It now seems that on the odd occasion the combined load of a 13amp hot tub, fridge and flood light causes the 16amp mcb to trip in the house. combined startup load?
My question is, should the garage MCB be rated to 100amps? Should the downstream breaker be less than the upstream breaker? In my case, the 100amp breaker will never trip, so it doesn't seem to serve a purpose.
The 100A m.c.b will never trip, because its not an m.c.b at all. It's just an isolation switch rated to carry 100A. Just as your standard light switches are rated at 10A. You may be able to increase the 16A m.c.b to something slightly bigger like a 20A depending on the size of the cable and how/where it runs to eliminate your nuisance tripping.
The isolator of your garage unit is not an overcurrent protective device, there will not trip!
The reason for the 16A MCB tripping is that the load of the circuit is too high for the device.
The hot tub is demanding 13A, the fridge could be asking for 8A, plus the light maybe 0.5A.

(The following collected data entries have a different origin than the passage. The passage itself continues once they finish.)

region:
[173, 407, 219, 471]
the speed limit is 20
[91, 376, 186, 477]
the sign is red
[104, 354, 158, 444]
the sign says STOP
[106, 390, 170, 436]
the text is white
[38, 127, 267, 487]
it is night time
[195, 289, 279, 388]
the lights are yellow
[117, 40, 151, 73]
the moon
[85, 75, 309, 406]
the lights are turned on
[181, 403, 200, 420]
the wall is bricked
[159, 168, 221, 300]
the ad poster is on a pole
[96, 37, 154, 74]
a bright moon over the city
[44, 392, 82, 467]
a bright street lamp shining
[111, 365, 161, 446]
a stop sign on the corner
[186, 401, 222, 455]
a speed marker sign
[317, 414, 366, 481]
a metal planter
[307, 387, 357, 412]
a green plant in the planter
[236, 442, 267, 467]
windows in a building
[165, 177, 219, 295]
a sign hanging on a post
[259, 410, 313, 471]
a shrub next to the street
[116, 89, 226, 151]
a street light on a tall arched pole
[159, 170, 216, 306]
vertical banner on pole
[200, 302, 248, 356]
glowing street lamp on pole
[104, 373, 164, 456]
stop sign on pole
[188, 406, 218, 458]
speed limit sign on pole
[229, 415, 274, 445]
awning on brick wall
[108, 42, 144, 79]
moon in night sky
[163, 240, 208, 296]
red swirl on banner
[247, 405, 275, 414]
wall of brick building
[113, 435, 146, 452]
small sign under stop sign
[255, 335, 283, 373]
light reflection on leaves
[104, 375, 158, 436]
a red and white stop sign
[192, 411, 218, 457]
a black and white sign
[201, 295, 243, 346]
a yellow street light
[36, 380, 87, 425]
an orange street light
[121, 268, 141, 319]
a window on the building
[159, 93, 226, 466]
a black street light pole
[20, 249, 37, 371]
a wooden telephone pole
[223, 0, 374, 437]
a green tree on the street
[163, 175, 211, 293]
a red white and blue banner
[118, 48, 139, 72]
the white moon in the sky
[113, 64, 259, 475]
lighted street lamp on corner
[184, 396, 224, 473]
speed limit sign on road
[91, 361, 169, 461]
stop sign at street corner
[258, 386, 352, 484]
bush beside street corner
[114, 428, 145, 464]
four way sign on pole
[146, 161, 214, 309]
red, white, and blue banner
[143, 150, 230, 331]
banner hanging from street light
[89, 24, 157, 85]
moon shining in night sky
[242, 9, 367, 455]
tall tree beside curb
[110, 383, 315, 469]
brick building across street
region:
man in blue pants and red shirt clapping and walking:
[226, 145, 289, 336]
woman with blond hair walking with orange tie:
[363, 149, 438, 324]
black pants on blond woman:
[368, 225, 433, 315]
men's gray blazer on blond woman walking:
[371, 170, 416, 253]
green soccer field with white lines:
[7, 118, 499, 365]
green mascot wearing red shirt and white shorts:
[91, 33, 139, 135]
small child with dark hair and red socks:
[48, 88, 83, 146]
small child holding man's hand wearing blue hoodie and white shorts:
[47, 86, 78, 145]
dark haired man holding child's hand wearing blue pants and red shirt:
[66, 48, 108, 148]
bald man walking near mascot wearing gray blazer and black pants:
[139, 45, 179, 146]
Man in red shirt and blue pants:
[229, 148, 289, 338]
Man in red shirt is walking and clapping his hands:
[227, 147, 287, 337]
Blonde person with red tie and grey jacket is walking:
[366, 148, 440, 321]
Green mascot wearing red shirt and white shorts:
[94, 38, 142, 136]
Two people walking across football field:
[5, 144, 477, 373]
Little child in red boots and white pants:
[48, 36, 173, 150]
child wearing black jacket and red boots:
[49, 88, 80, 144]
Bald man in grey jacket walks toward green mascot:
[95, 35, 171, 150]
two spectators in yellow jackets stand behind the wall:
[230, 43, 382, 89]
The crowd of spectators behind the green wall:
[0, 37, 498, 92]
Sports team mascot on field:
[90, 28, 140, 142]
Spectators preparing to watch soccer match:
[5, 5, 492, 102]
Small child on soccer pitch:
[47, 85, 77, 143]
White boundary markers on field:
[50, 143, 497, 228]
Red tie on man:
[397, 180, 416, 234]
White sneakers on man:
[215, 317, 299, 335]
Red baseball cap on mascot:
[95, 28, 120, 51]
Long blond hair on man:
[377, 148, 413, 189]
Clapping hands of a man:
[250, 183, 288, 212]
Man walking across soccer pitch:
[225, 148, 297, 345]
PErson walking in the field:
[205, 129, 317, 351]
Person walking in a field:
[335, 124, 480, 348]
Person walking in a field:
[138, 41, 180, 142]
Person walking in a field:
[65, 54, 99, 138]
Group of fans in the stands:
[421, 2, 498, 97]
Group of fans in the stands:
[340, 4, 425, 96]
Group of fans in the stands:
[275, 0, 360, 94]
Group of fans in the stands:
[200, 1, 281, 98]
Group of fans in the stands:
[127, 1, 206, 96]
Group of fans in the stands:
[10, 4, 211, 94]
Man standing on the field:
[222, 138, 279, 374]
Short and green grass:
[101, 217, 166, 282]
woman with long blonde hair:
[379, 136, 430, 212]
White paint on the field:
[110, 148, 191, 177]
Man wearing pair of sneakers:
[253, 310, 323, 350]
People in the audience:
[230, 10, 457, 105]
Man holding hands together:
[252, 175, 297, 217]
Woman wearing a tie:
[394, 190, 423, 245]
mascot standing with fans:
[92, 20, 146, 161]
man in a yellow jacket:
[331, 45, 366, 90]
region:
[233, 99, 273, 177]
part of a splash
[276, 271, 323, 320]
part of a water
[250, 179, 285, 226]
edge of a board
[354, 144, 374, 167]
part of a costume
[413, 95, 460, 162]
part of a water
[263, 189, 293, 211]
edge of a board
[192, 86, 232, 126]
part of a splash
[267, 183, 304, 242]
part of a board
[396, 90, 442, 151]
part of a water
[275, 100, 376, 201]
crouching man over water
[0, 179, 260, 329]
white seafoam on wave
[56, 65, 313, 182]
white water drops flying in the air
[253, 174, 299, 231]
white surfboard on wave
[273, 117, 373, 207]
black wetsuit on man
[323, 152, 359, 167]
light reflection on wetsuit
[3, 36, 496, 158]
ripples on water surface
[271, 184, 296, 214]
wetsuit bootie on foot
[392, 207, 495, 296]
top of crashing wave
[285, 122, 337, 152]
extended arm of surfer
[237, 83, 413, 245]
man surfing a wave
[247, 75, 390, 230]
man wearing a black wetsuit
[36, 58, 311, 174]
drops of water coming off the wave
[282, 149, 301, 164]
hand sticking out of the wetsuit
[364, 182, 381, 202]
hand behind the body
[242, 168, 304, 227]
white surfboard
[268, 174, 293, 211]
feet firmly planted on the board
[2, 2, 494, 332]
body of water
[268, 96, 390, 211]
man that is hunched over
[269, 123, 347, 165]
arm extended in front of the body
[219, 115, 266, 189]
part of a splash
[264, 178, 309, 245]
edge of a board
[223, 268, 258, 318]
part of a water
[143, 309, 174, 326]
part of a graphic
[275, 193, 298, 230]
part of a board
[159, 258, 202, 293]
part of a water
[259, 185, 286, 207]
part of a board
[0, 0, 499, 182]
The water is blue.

It could be possible to change the device at consumer unit but this will depend on existing cable size, method in which it was installed and length of cable.
I would agree largest MCB I have seen is 70A after that moulded breakers are used normally practice today is an isolator has a red switch. I have seen mistakes in the past where load master isolators have been fitted thinking it was a MCB.
The raising of MCB size in the house is not normally a DIY job as likely the impedance will need checking as well as cable size and route. I have seen quite a few houses where although steel wire armoured cable fed the garage there was a lenght of 2.5 twin and earth feeding the SWA inside the house and the route meant the max for whole circuit was 16A.
It is also common for people to buy consumer units populated to use in a garage and leave the 32A MCB's fitted even though the house MCB would trip first. The same with caravans and boats often 16A MCB in the caravan or boat consumer unit even though the whole supply is only 16A.
I have seen with caravans and boats the main isolator being changed for a 16A RCBO or even 10A RCBO so that the one in the caravan or boat will trip first. However 2 16A MCB's in series does not really work as you will not know which will trip first. There are motor overloads which can double as a MCB which have an adjustment but one they are expensive and two they are not allowed where the control is by an ordinary person.
So likely the best way to stop tripping is use the same socket for fridge and hot tub so can't be used together however than there is always a chance the fridge is not plugged back in. Other than that its a can an electrician job as to hire the test equipment will likely cost more than getting an electrician so just not worth doing as a DIY job.